OdaTV
- Logo
- Type: Online News Portal
- Founder(s): Soner Yalçın and Cüneyt Özdemir
- Publisher: Soner Yalçın
- Editor-in-chief: Serdar Cebe (2021–)
- News editor: Barış Terkoğlu
- Founded: 2007
- Political alignment: Kemalism
- Language: Turkish
- Headquarters: Kadıköy, Istanbul
- Website: www.odatv4.com

= OdaTV =

Turkish news portal

OdaTV (also known as Odatv.com, Odatv or oda^{TV}), an online news portal based in Turkey, was founded in 2007. It is one of the most followed news portals in Turkey and according to the Alexa statistics, it is the 119th most visited website in the country (Turkey).

The portal was founded by Soner Yalçın and Cüneyt Özdemir. Özdemir soon left after a difference of opinion. OdaTV was described in 2012 by the Committee to Protect Journalists as a portal which is "harshly critical of the government". In the early 2011, Odatv case was initiated as part of the Ergenekon trials, with OdaTV accused of being the "media arm" of the Ergenekon organization. Twelve of its journalists were under indictment in connection with the case, which Reporters without Borders has called "absurd". The court acquitted all journalists in April 2017 after the prosecutors failed to provide enough evidence.

On 2019, OdaTV writer Nihat Genç left the newspaper to found his own newspaper Veryansın TV.

==Ergenekon trials==

In February 2011, OdaTV's offices were raided and some of its staff were arrested (including the founder Soner Yalçın and executive editor Barış Pehlivan as well as news co-ordinator Doğan Yurdakul, journalist Barış Terkoğlu) and accused of links with the Ergenekon organization. Odatv columnists Muhammet Sait Çakır, Coşkun Musluk and Müyesser Uğur were also charged.

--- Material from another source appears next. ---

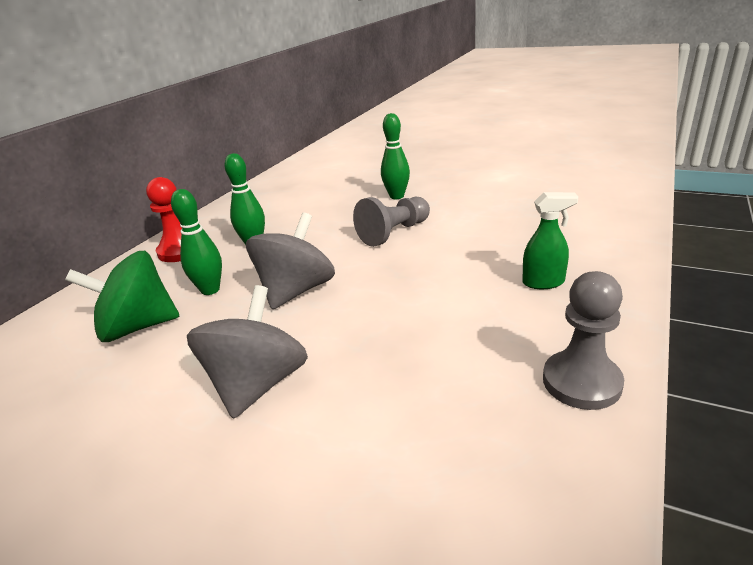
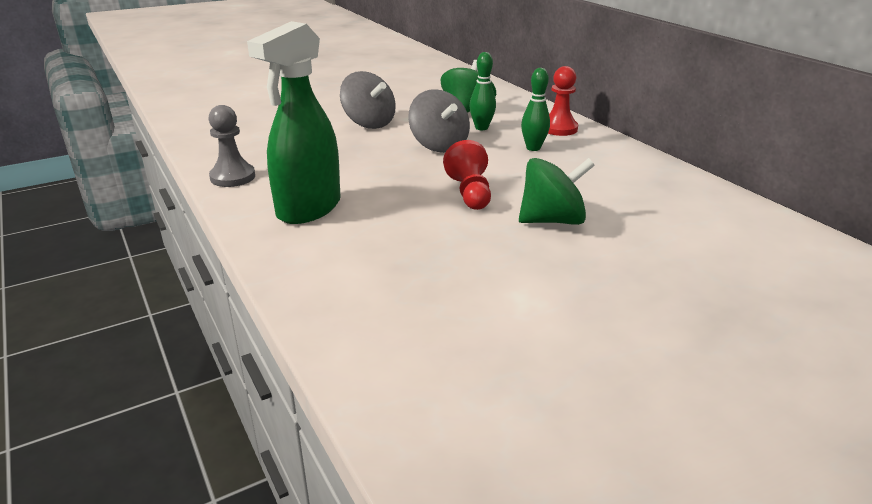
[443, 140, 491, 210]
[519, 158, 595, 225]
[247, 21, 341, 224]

Digital documents linking to the Ergenekon conspiracy are the basis of the case against Barış Terkoğlu, Ahmet Şık, Nedim Şener and the other detainees in the OdaTV case. Examinations of the documents conducted by computer experts at Boğaziçi University, Yıldız Technical University, Middle East Technical University, and the American data processing company DataDevastation have refuted the validity of the documents, concluding that outside sources targeted the journalists' computers. Rare and malicious computer viruses, including Autorun-BJ and Win32:Malware-gen, allowed the placement of the documents to go unnoticed by the defendants. Another judicial report prepared by the governmental agency TÜBİTAK also confirmed the infection by malicious viruses but could not confirm or reject any outside intervention.

Digital forensics company Arsenal Consulting examined the OdaTV evidence and found that while the malware on Barış Pehlivan's OdaTV computer was much more interesting than known prior to Arsenal’s involvement (e.g. the Ahtapot remote access trojan never seen before “in the wild”), it was not responsible for delivery of the incriminating documents. The “Anchors in Relative Time” analysis technique was used to reveal a series of local (physical access) and remote (across the Internet) attacks against his computer. The final two local attacks (on the evenings of February 9 and 11, 2011) resulted in delivery of the incriminating documents to his computer, just prior to its seizure by the Turkish National Police. Arsenal’s work has been covered by Motherboard and a detailed case study is under ongoing development.